- Born: 3 August 1968 (age 57) Galway, County Galway, Ireland
- Occupation: Journalist
- Known for: "Pricewatch" in The Irish Times and on The Ray D'Arcy Show

= Conor Pope =

Irish journalist, author and broadcaster (born 1968)

Conor Pope (born 3 August 1968) is an Irish journalist, author and broadcaster who works for The Irish Times as well as appearing on radio and television as a consumer advocate.

Pope is the consumer affairs correspondent with the Times and writes the weekly Pricewatch page in The Irish Times as well as occupying a segment of the same name on The Ray D'Arcy Show on RTÉ Radio 1. He has also had a weekly slot on TV3's Six O'Clock Show, and is the presenter of Conor Pope's Consumer 999 on the same channel.

==Early life==
Born in Galway, Pope moved with his family to County Cork when he was six and they returned when he was thirteen. He studied English and Philosophy at University College Galway (UCG).

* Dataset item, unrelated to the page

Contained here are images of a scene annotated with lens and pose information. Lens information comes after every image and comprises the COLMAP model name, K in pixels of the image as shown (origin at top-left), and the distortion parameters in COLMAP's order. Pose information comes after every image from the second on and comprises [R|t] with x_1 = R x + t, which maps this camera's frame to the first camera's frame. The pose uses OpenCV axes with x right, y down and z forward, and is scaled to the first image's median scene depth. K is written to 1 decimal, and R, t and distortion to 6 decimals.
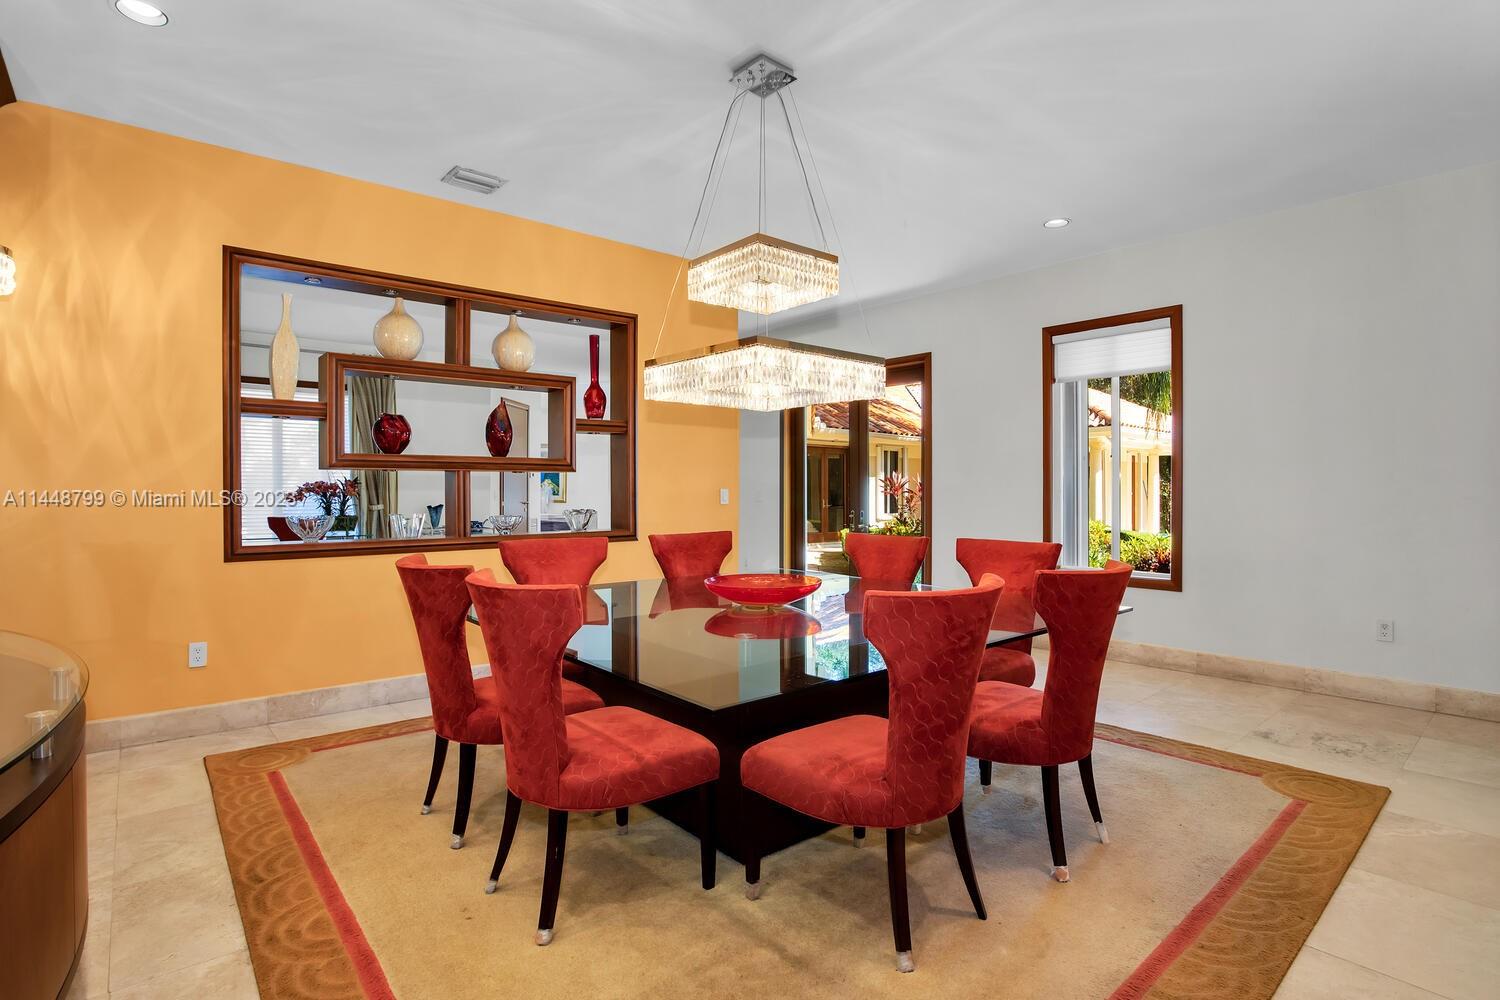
lens RADIAL K [[750.5, 0, 754.4], [0, 750.5, 494.7], [0, 0, 1]] dist [-0.041578, -0.000231]
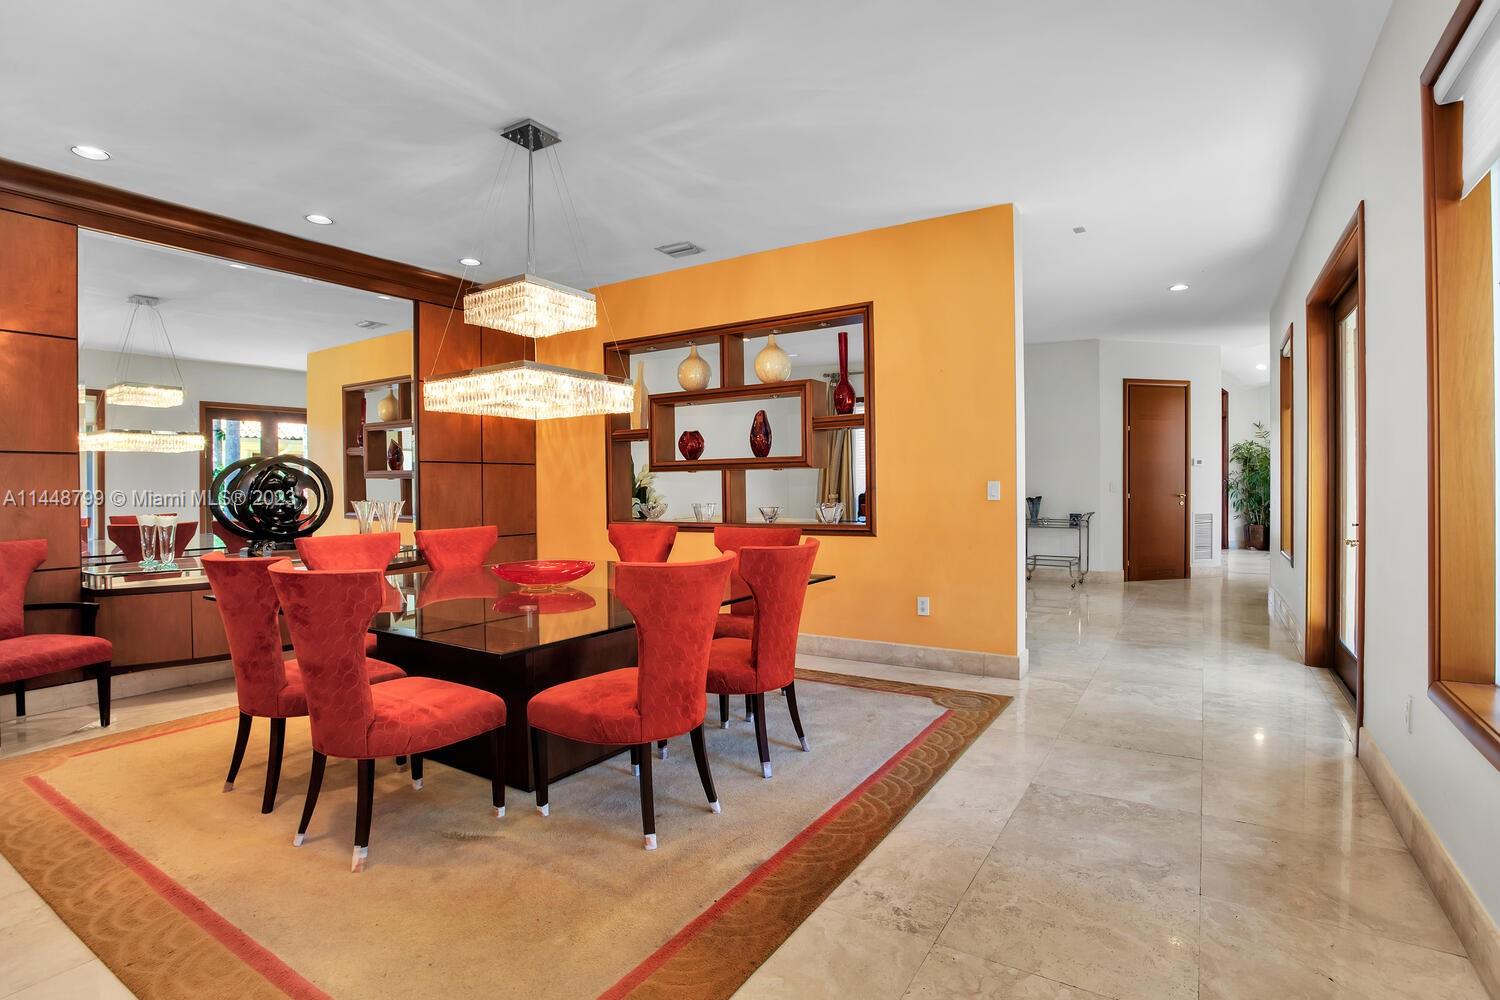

Upon graduating, he took a programming course in FÁS, then worked at the Connacht Tribune as placement.

==Career==
In 1996, Pope joined The Irish Times, becoming involved with the paper's website.

Pope wrote a consumer advice book (Stop Wasting Your Money; Liberty Press), which was published in 2007, and contributed to two consumer-related shows on RTÉ Television in 2007 and 2009.

In 2012, as part of his job, he rang into TV3's Psychic Readings Live and asked Psychic Wayne about a concern he felt that someone he is connected to in his job was stealing money belonging to other people. He was promptly cut off.

He has supported a campaign to erect a statue in Galway in memory of Che Guevara, who was partly descended from the Lynch family of Galway. This was the subject of controversy when American politicians commented unfavourably on the proposed memorial.